Section 20, NDPS Act, 1985: Those in possession of cannabis plants or cannabis in commercial quantities can face up to twenty years in prison and a fine of up to one lakh rupees, with the maximum fine being two lakh rupees.

Section 23, NDPS Act, 1985: Punishment for illegal import into India, export from India, or transshipment of narcotic drugs and psychotropic substances in commercial quantities includes rigorous imprisonment for a term of not less than ten years but not more than twenty years, as well as a fine of not less than one lakh rupees but not more than two lakh rupees.

Section 50, NDPS Act, 1985: When any officer duly authorised under Section 42 is about to conduct a search under the provisions of Sections 41, 42, or 43, he shall, if the person so requests, immediately transport the person to the nearest Gazetted Officer of any of the departments mentioned in Section 42 or to the nearest Magistrate.

Section 293, Cr.P.C, 1973: Any document purporting to be a report, under the hand of a Government scientific expert, to whom this Section applies, may be used as evidence in any inquiry, trial, or other proceedings under the CrPC.

Judgement

All the contentions raised by the appellants were considered and answered in the judgement.

  • Firstly, the appellant's learned counsel argued that the first information report was delayed, but no explanation was provided. The Bench stated that according to the F.I.R., the accused was arrested at 14:10 on 15.2.2015, and the F.I.R. was filed at 16:45 on the same day.
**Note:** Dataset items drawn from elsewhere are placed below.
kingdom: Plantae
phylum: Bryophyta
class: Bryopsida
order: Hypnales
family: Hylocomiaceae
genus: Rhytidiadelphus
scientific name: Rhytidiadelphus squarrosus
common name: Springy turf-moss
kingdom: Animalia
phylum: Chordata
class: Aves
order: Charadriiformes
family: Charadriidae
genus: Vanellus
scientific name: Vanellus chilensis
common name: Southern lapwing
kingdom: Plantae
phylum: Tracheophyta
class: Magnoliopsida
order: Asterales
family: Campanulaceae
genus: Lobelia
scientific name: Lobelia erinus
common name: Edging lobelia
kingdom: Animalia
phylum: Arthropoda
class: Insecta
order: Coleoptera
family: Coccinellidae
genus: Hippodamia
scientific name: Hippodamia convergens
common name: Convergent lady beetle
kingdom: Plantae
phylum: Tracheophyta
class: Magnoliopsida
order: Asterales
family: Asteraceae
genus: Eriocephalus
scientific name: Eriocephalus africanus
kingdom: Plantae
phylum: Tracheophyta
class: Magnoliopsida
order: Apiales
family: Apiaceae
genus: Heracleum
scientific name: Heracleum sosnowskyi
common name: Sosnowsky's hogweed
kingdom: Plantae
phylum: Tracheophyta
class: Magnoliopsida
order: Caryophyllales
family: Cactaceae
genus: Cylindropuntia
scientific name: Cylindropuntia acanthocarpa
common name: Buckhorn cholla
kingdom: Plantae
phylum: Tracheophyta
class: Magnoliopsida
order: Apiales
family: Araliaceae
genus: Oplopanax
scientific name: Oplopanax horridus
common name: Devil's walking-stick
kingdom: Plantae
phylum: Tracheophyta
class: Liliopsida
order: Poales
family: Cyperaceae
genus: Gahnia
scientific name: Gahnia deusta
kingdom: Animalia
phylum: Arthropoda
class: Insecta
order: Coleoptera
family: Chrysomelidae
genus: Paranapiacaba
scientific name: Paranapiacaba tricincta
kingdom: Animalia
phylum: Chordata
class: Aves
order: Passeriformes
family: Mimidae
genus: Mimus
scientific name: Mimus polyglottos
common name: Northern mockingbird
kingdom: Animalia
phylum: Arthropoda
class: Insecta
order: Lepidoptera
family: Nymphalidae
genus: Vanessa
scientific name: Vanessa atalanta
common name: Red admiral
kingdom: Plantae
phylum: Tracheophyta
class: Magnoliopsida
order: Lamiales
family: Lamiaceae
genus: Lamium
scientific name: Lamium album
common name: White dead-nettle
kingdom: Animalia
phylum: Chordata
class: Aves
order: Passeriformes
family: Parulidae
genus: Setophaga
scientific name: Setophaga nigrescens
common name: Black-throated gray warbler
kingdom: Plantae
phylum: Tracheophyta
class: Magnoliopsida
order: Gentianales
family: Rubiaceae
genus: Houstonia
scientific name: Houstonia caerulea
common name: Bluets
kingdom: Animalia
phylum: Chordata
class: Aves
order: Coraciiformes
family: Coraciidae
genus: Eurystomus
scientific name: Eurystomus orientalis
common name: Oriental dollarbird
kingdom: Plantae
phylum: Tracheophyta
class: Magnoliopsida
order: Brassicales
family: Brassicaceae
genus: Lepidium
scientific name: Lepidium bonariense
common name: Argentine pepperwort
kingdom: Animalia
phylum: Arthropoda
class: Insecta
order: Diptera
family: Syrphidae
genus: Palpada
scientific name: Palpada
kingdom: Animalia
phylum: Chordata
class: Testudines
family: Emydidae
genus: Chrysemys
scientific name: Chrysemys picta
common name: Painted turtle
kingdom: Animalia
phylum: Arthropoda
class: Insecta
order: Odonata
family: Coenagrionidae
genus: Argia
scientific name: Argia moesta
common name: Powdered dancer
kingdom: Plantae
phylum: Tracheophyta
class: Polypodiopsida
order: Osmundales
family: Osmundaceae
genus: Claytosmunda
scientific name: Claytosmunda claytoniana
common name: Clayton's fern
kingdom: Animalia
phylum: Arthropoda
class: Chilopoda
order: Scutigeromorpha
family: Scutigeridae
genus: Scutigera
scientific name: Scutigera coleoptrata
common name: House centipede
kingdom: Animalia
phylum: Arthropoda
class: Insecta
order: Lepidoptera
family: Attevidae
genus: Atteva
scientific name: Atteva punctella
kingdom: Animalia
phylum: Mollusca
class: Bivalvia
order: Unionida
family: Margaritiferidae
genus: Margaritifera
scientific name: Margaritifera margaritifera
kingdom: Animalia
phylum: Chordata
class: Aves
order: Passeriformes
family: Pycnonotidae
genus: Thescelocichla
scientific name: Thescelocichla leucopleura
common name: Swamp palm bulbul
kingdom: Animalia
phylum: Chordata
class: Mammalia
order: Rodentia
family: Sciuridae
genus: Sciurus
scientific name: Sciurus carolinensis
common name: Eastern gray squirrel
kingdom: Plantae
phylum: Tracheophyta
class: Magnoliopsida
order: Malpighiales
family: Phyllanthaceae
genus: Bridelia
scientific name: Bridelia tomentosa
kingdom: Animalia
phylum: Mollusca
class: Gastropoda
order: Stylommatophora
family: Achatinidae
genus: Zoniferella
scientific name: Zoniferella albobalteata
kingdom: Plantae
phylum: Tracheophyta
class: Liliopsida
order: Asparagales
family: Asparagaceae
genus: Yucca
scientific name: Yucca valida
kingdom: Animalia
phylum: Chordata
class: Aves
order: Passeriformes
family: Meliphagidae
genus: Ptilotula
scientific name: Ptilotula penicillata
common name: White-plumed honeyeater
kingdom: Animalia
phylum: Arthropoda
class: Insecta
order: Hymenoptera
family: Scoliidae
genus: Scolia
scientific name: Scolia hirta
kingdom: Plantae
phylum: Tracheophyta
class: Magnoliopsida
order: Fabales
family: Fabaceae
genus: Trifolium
After arresting the suspect, a recovery memo was prepared on the spot, and the suspect was taken to the police station three km north. A first information report was thus lodged immediately.
  • Next, the appellants stated that the police did not speak Spanish, so they could not have explained the search, arrest, etc., to the accused. It is also not in the prosecution's case that the police party had a translator to assist the accused appellant. The prosecution witnesses clearly stated that they explained the entire proceedings to the accused in English, which the appellant clearly understood. Hence, the Court observed that there was no language barrier.
  • Thirdly, the appellant contended that he was offered a search in front of a gazetted officer, which he declined. Still, any independent witness does not corroborate this. Counsel also stated that the accused was not given the option of being searched before a Gazetted Officer or a Magistrate before his belongings were searched. The Bench cleared that the recovery memo shows that 10 kg charas was recovered from the appellant's bag and not from him personally. Hence, recovering the charas from the trolley bag does not attract Section 50 of the NDPS Act, 1985. Police personnel searched the accused after recovering the charas. The accused denied being searched before a Gazetted Officer.
  • Next, because the report from the Forensic Science Laboratory is not on the file, learned counsel for the appellant argued that the prosecution did not prove that the sample sent to the laboratory was found to be charas. The Bench stated that it did not agree with the submission mentioned above by the counsel for the appellant in this regard. According to a review of the records, the chemical examination report of the Forensic Science Laboratory in Varanasi is very much on record.
  • Further, the appellant's counsel objected that it is not exhibited if such a report exists and thus cannot be read as evidence. The Court further clarified that the Report of Forensic Science Laboratory is a public document. Relevantly, Section 293 Cr.P.C. was also quoted. Hence, as per the provision, the State Forensic Science Laboratory report is admissible in evidence. The Director of that laboratory is not required to testify. The sample sent to it was found to be charas, according to the report on file.

Conclusion

Henceforth, the learned counsel for the appellant did not raise any other point or argument in their appearance before the Court. The Court determined that the prosecution established its case beyond reasonable doubt. The appellant was rightly convicted and sentenced by the learned trial court. Thus, the Court ordered that the appeal was dismissed because of a lack of merits.